1 Corinthians 13:1-13 / Luke 18:31-43
For we know in part and we prophesy in part; but when that which is perfect has come, that which is imperfect will be done away with.
From the nineteenth century, there developed a widespread notion, still widely held by the public at large if generally rejected by professional historians, of historical progress. On this view, apart from occasional missteps or slides into barbarism and decay, the history of the human race can be seen as a march forward, as a taking one step in front of the other, bit by bit, a true progression. What was new and improved, according to the myth of progress, was always better, and so any demonstration that something had changed in any sense for the better was in and of itself a demonstration of progress as such.

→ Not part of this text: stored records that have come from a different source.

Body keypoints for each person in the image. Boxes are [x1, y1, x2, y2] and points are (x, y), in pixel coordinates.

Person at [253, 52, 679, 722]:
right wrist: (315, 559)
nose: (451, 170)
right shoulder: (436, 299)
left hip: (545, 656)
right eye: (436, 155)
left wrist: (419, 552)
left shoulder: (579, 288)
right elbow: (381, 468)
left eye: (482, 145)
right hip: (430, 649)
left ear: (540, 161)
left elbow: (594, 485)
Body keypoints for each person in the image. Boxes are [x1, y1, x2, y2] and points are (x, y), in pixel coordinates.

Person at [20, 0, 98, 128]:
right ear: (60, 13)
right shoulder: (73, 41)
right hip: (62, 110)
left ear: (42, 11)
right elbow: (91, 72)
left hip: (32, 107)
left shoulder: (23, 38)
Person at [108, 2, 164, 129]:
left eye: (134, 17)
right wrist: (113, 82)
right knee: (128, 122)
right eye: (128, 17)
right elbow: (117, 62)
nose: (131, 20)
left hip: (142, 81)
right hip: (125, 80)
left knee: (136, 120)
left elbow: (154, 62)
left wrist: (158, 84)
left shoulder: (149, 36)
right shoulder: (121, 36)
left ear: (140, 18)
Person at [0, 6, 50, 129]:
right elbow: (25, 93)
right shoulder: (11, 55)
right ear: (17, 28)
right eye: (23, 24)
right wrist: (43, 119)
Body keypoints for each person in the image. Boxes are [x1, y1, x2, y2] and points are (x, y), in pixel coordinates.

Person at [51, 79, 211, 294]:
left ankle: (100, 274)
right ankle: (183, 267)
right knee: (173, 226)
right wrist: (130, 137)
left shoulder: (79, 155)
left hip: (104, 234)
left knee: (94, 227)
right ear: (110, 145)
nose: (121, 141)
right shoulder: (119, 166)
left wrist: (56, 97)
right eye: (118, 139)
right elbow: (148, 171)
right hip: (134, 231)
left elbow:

This view was powerfully critiqued by the philosopher and historian R.G. Collingwood. In his posthumously published but highly important book The Idea of History, Collingwood asserts, contra his peers, that historical progress is in fact rather rare, much rarer than people suppose. He asks his readers to imagine a fishing village. Now, suppose some industrious chap discovers a way to catch twice or five times as many fish as could be caught with the old method. Is this progress? Not necessarily. You see, much of the life of the village, how people spend their time, how they make use of their resources of food, what they do for leisure, and the like, were all bound up in the time it took to catch fish. If the new method is implemented and the fisherman work as they had before, they will catch more fish, perhaps even deplete the stock of fish, but in any even things will not be as they were before. Or, should they not desire to increase the food supply, they would then work half or a fifth the traditional time, but then what to do with the time that remains? Collingwood does not ask us to dislike the change; what he asserts is that for all the good of catching more fish, other goods, certain goods of economy and social organization, would be changed and perhaps lost. What seemed a clear case of progress turns out to be merely change, alteration. To be true progress, one would need a change which provided a good one did not have before without any loss of the goods already present.
This is why Paul's assertion that the perfect does away with the imperfect rings false, and even more than that, is less than comforting. We have, after all, been fooled so often in life by so-called improvements in our way of life, in our work or leisure, in our patterns of worship or our arrangements of social welfare. We have been fooled because what we thought was the perfect doing away with the imperfect ended up making our life more complicated, perhaps more sophisticated, but in the end not so much better as merely different, and much of what we value we found to be lost, even irrevocably so.
One imagines that it is something like this anxiety which clouded the understanding of Jesus' disciples. Jesus, who has been so successful in his ministry of preaching and healing, of liberating his people from the oppression of demons and the undue burden of human imaginings obscuring the Law, now tells of his being delivered over to the heathen, of his being mocked and spat upon, of being scourged and put to death. The promise of his rising, of his consummation of all things that have been written by the prophets concerning the Son of Man, does not seem to provide any comfort or clarity. What they hear and envision in the turning to Jerusalem is a change, an alteration, the real loss, perhaps irrevocably, of the goods they have known in Galilee.
But this is not the perfection Paul has in mind. Paul does not speak of perfection in the sense of the next, or even the final, best thing. He does not have in mind something or someone who supplants, supersedes, replaces and discards the goods we have known. The perfection Paul has in mind is that which perfects what it encounters, that which completes and consummates, the one who draws to fulness from the echoes, pledges and foretastes already present in what has been. The perfection of which Paul speaks, the perfection accomplished by charity, by the merciful coming of our Lord Jesus Christ, is a perfection in which all is crowned and nothing is lost, save that false security that the partial and imperfect was the whole and the best.
Our life in God will have plenty of change and more alteration than we might prefer. Some of it may be the passing from difference to difference. Some may really and truly entail loss, but only of what was never meant to be ours nor conduce in the long run to our final flourishing. Our confidence, our hope in the Gospel, is that nothing that completes us, nothing that fulfills us, nothing that perfects us, will ever be lost to us in the love of Jesus Christ.